* [Work to complete]
1 - Decide whether each statement agrees with the text on conflict in remote teams: (a) collaboration and communication are the most-cited challenge of remote work; (b) serious problems such as harassment often call for the involvement of HR or other leaders; (c) loneliness is a frequently cited challenge of remote work. For each, give yes or no along with the deciding words of the text, quoted exactly.
2 - Output the passage of the text on conflict in remote teams between "There are no" and "the office thermostat.", inclusive.

* [Provided text]
'''

In some ways, an entirely remote team has the benefit of avoiding a lot of common workplace conflicts.
There are no complaints about that certain team member’s love of stinky tuna melts at lunchtime. Nobody knows if a colleague collects dozens of dirty coffee mugs on their desk or talks on the phone at eardrum-bursting decibel levels. There’s no arguing over the office thermostat.
But in other ways, remote teams are ripe for conflict. Collaboration and communication can be a hurdle (they’re the second most-cited challenge of remote work ). And, when wires are crossed more easily, that can breed frustration, resentment, and tension.
Here’s the worst part of all: The physical distance between you and all of your team members means you might not even realize that conflict is spreading like wildfire.
Now that we’ve sufficiently scared you, let’s get to the good news: It’s more than possible to identify, resolve, and even prevent conflicts in a remote environment using these straightforward steps.
Before getting into them, there’s one friendly caveat. These steps can be used to address a wide array of team issues, rifts, and disagreements. However, more serious problems like harassment and discrimination deserve to be handled, well, more seriously-and often with the involvement of HR or other leaders.
As mentioned earlier, conflict on a remote team isn’t just harder to resolve-it’s harder to notice in the first place.
You aren’t picking up on the snarky remarks muttered under someone’s breath in a team meeting. It’s harder to see the eye-rolls when someone chimes in. There’s no obvious divide between two people who refuse to sit at the same table in the break room.
Your team members have more distance in a virtual environment (and that’s why loneliness is another frequently-cited challenge of remote work ), which makes it that much tougher to pick up on conflicts before they’re massive problems that are literally dropped in your lap or in your inbox.

'''

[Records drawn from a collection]
'''

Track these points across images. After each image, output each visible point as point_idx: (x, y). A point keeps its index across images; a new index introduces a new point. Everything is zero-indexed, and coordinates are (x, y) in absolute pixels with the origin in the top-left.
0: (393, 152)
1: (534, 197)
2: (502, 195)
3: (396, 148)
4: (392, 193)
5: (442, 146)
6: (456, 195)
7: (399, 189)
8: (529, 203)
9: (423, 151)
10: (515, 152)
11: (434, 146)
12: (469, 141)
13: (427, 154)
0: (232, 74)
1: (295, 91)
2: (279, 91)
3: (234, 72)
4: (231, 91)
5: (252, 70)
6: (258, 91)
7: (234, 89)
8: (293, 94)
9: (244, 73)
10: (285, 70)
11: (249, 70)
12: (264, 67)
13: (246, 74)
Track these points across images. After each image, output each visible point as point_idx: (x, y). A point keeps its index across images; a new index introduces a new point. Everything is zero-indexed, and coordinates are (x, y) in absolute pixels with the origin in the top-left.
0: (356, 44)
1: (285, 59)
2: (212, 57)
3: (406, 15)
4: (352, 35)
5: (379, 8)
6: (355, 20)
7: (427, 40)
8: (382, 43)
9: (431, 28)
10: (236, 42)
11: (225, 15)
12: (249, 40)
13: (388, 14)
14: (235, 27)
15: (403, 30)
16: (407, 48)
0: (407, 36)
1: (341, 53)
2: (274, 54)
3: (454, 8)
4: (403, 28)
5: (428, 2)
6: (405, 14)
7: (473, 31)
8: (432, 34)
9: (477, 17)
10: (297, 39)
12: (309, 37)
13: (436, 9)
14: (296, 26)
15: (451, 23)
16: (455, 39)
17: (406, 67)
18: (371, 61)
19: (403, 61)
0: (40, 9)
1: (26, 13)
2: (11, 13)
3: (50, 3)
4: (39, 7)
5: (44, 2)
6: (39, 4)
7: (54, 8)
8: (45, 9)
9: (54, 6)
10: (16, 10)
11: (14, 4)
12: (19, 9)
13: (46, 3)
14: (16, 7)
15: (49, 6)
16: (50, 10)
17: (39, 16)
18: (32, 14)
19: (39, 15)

'''

* [Solutions in order]
1 -
(a) No: "they’re the second most-cited challenge of remote work"
(b) Yes: "often with the involvement of HR or other leaders"
(c) Yes: "that’s why loneliness is another frequently-cited challenge of remote work"

2 -
There are no complaints about that certain team member’s love of stinky tuna melts at lunchtime. Nobody knows if a colleague collects dozens of dirty coffee mugs on their desk or talks on the phone at eardrum-bursting decibel levels. There’s no arguing over the office thermostat.